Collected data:
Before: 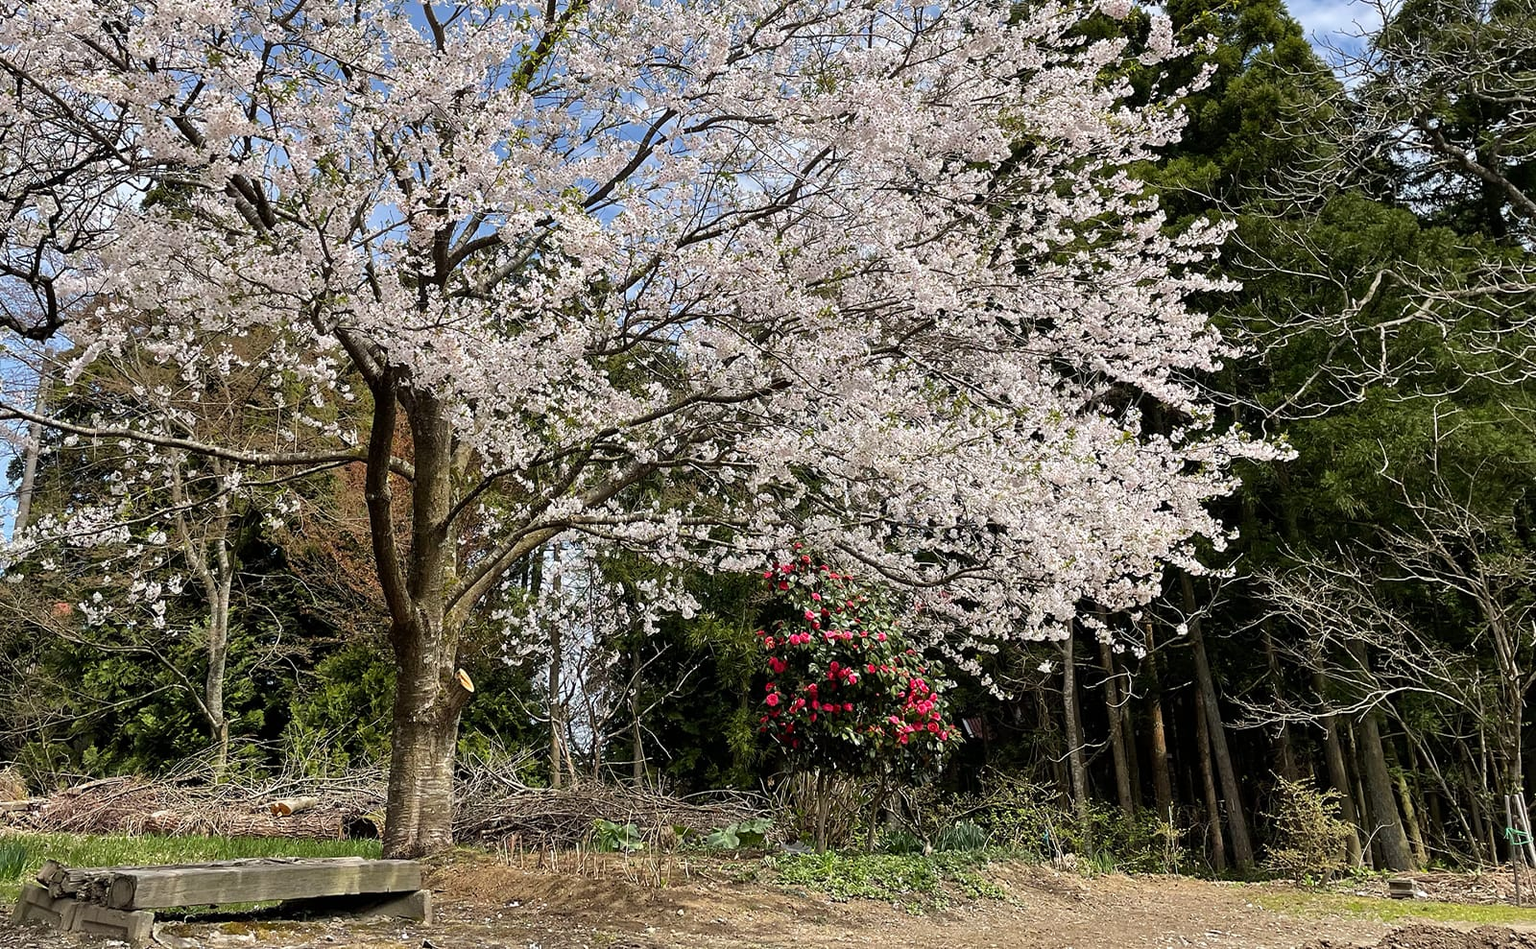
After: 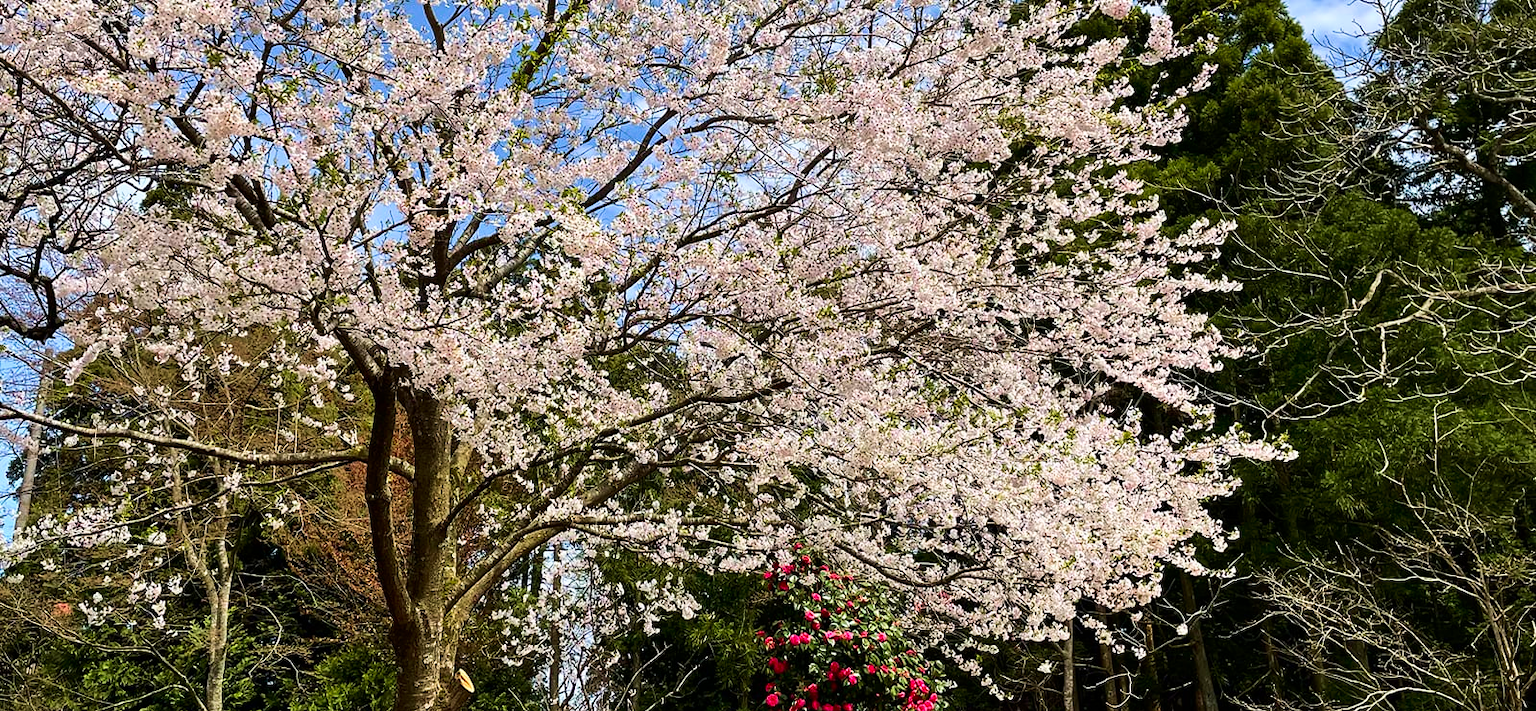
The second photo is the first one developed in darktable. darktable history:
velvia: strength 44.97%
contrast brightness saturation: contrast 0.18, saturation 0.297
crop: bottom 24.979%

What the task asks: Express the listing above as a JSON list of strings, with one string per line and blank lines omitted. Leave the pictures out of the answer.

Result for this task:
[
  "Before: ",
  "After: ",
  "The second photo is the first one developed in darktable. darktable history:",
  "velvia: strength 44.97%",
  "contrast brightness saturation: contrast 0.18, saturation 0.297",
  "crop: bottom 24.979%"
]